Images with pose keypoints
★ ★ ★ ★ ★
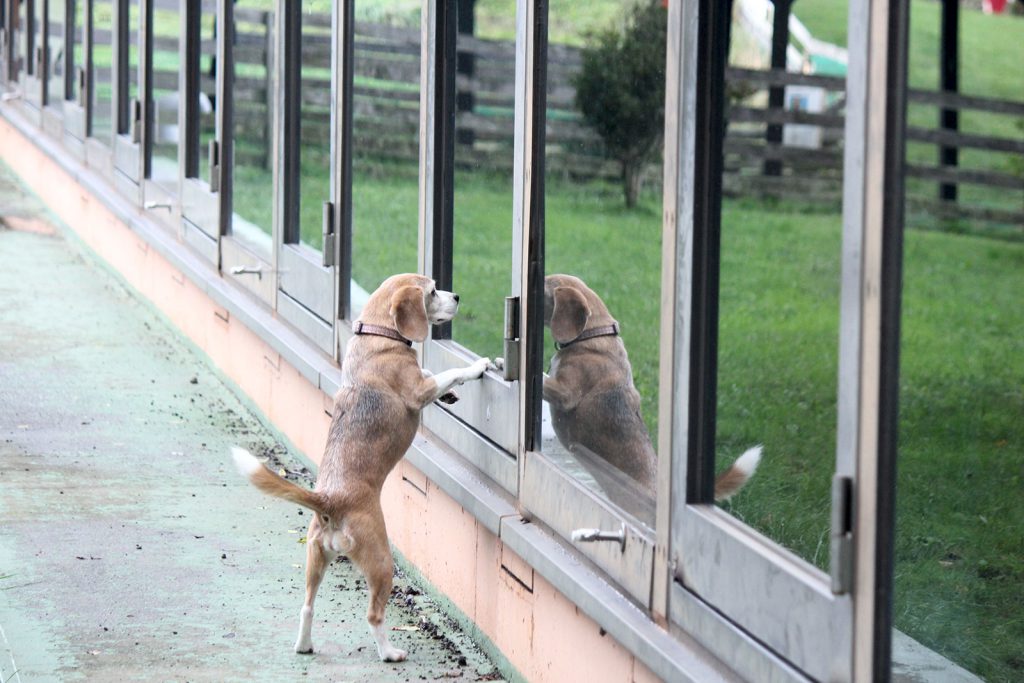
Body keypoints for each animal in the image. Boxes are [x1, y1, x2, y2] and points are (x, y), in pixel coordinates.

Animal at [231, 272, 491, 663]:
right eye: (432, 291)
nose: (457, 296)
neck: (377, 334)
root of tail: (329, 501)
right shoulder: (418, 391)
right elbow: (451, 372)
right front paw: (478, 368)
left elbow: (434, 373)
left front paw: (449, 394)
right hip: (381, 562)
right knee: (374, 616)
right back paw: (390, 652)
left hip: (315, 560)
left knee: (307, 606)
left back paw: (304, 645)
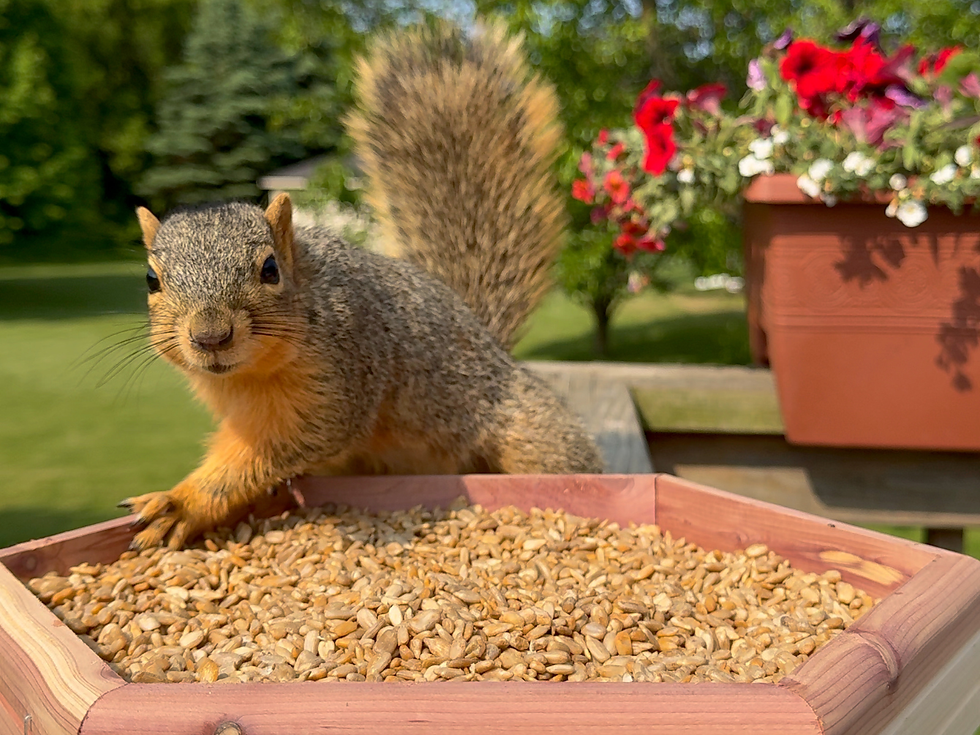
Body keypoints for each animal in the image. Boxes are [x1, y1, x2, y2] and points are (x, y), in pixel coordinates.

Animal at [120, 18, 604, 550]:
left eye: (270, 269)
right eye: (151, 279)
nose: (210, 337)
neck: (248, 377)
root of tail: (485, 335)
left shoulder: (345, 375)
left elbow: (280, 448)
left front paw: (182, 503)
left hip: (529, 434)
★ ★ ★ ★ ★
## EXERCISE
Copy all the lines from the data above that hold the word "right".

## ANSWER TO THE EXERCISE
right eye: (432, 291)
right shoulder: (418, 391)
right elbow: (451, 372)
right front paw: (478, 368)
right hip: (381, 562)
right knee: (374, 616)
right back paw: (390, 652)
right eye: (151, 279)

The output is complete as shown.